Introduction to Parallel Programming

This chapter introduces some general principles of parallel algorithm design. We will consider a few case studies to illustrate broad approaches to parallel algorithms. As already discussed in Chapter 5, the underlying goal for these algorithms is to pose the solution into parcels of relatively independent computation, with occasional interaction. In order to abstract the details of synchronization, we will assume the parallel RAM (PRAM) or the bulk-synchronous parallel (BSP) model to describe and analyze these algorithms. It is a good time for the reminder that going from, say, a PRAM algorithm to one that is efficient on a particular architecture requires refinement and careful design for a particular platform. This is particularly true when “constant time” concurrent read and write operations are assumed. Concurrent reads and writes are particularly inefficient for distributed-memory platforms, and are inefficient for shared-memory platforms as well. It requires synchronization of the processors’ views of the shared memory, which can be expensive.

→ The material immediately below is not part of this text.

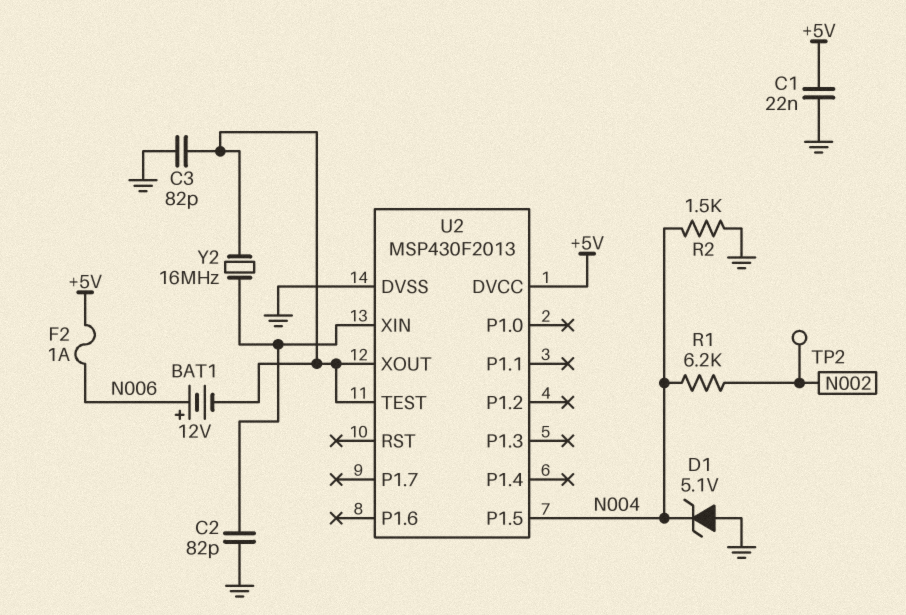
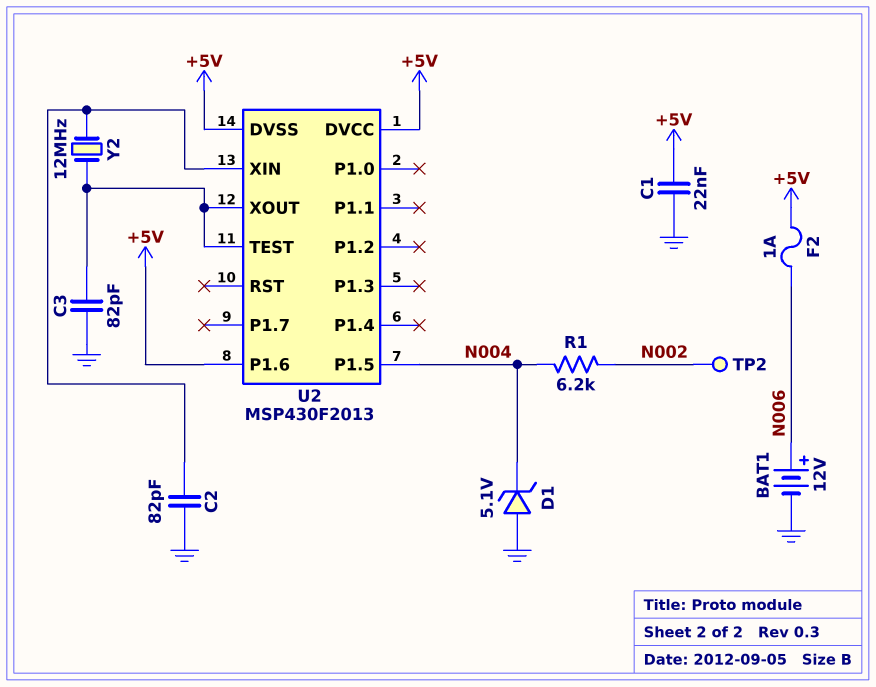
BAT1: 12V (plus N006, minus U2/TEST) -> 12V (plus N006, minus GND)
R2: 1.5k (GND, N004) -> none
U2 pin DVSS: GND -> +5V
U2 pin P1.6: none -> +5V
Y2: 16MHz (U2/TEST, U2/XIN) -> 12MHz (U2/TEST, U2/XIN)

Recall that PRAM models focus mainly on the computational aspect of algorithm, whereas practical algorithms also require close attention to memory, communication, and synchronization overheads. PRAM algorithms may not always be practical, but they are easier to design than those for more general models. In reality, PRAM algorithms are only the first step toward more practical algorithms, particularly on distributed-memory systems.

Parallel algorithm design often seeks to maximize parallelism and minimize the time complexity. Even if the number of actually available processors is limited, higher parallelism translates to higher scalability in practice. Nonetheless, the work-time scheduling principle (Section 3.5) indicates that low work complexity is paramount for fast execution in practice. In general, if the best sequential complexity of solving the given problem is, say To(n), we would like the parallel work complexity to be O(To(n)). It is a common algorithm design pattern to assume up to To(n) processors and then try to minimize the time complexity. With maximal parallelism, the target time complexity using To(n) processors is O(1). This is not always achievable, and there is often a trade-off between time and work complexity. We then try to reduce the work complexity to O(To(n)), without significantly increasing the time complexity.